Our Campaign for 2026
- Mark Mardell

- 2 days ago
- 3 min read
We’re launching a major new campaign on the voice and speech therapy in Parkinson’s.
If you’ve listened to the podcast, you’ll know why. If you haven’t, please do — and then read on.
The voice and Parkinson’s: why I’m taking the pledge
For me, the worst symptom of Parkinson’s isn’t the pain in my legs, the slowness, or the difficulty walking, it’s the quietness and weakness of my voice.
Losing my normal speaking voice has had the greatest impact on how I feel about myself. It makes me feel diminished — lesser than the man I was. Calling it a “symptom” almost feels dismissive. For many of us, it’s as serious as an illness in its own right — a genuinely life-changing injury.

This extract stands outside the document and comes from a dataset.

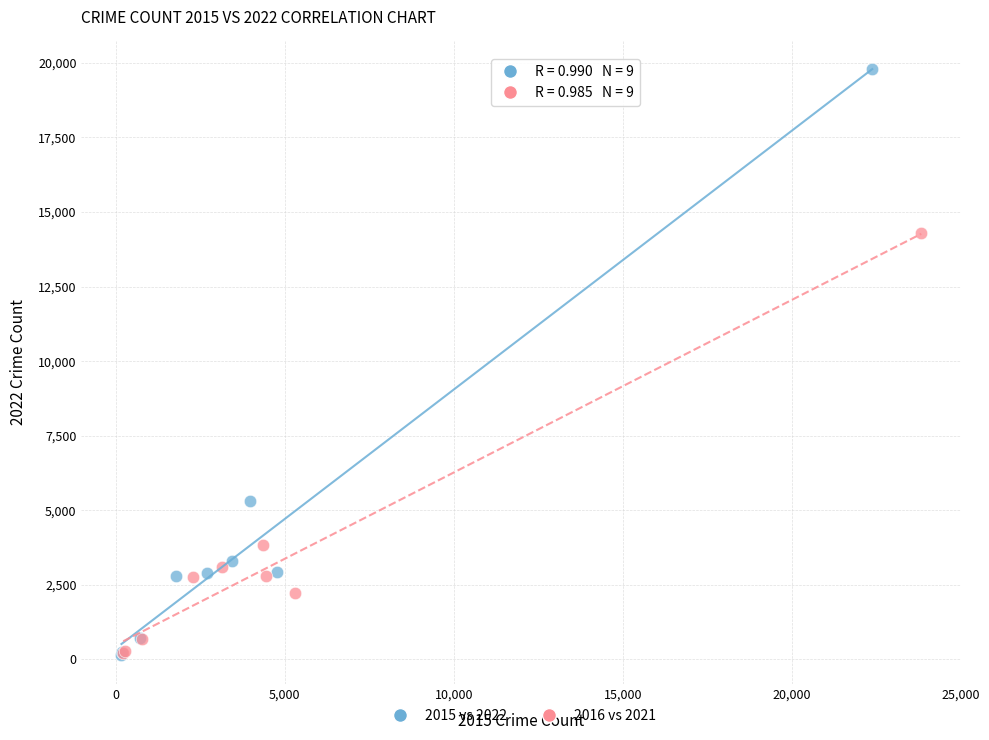

Which series contains the highest Y value?

2015 vs 2022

That’s why I’m so glad we’re campaigning on the voice this year — even though it wasn’t my idea. As you’ll hear in the podcast, the final push came from Mark Cripps — “Crippo” — who we met when we were struggling to get our campaign over the 100,000-signature line. He has Parkinson’s too, and he helped us see that what we needed wasn’t just passion, but a strategy. He’s been our hidden partner — the fifth Beatle, if you like. This is how he persuaded us:
‘My Father, a once confident and persuasive orator, had PD and suffered from it – it broke my heart to see and hear him struggle to communicate. I’ve seen many other PWPs get frustrated and increasingly isolated by it. And I’ve started to notice my own voice getting quieter. So much so that I asked my GP for a referral to an NHS Speech & Language Therapist (SLT). He laughed “I suggest you go Private – there’s a national shortage of SLTs … the waitlist is years before you will get to see one”.'
The aim is simple to state, even if it’s hard to deliver: proper funding for speech and language therapy, enough training places, and far better retention of experienced therapists.
On paper, things may look adequate. In reality, there simply aren’t enough specialist therapists to do the job properly for people with Parkinson’s — and when people reach senior levels, too many leave the NHS for private practice or leave the profession altogether.

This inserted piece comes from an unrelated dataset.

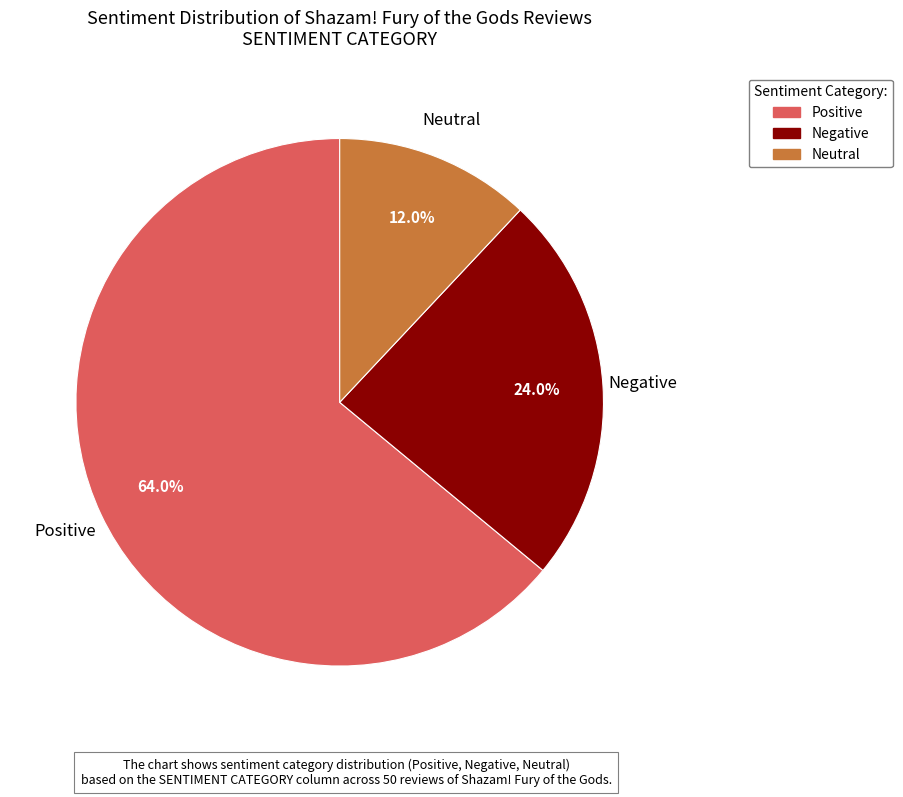

Which slice represents more than half of the pie?

Positive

This campaign will be different from the 100,000-signatures push. That had a clear target and a clear outcome. This one will have stages, and success will be harder to measure — until the day the government properly funds speech and language therapy. That’s the end point. In the meantime, there’s a lot we can do.
On Saturday straight after the podcast went out we had a message from Parkinson’s UK warning us that Gateshead were cutting their service - so sign the letter to make them think again.
That’s one thing you can do right now. Some local groups already do brilliant things — subsidising speech and language therapists, running singing groups, karaoke sessions, voice classes. My local branch does exactly that. We need more of it.
But this isn’t just about groups. It’s about individuals too. I’ve had speech and language therapy. I’d like more, but I don’t think it’s available. What is available is practice — and I haven’t been doing it. Most guidance says ten to fifteen minutes a day. I haven’t done that for months. So I’m starting again. A bit every day. Ten minutes will do.
And here’s the ask.
What does your local group already do around voice, speech or singing?
What could it do?
And if you’re an individual like me, whose voice is affected, would you be willing to make a daily pledge to practise?
Just to reassure you: all the other ideas you heard in the podcast are still very much in play. We intend to keep pushing on everything from increasing the number of neurologists to my idea about making wearables freely available. But a major theme that came through was the need to involve people — to get people actually doing things for themselves.
If you’re happy to share, please contact us. We’ll pull ideas together and work out what comes next.
This campaign only works if it belongs to all of us.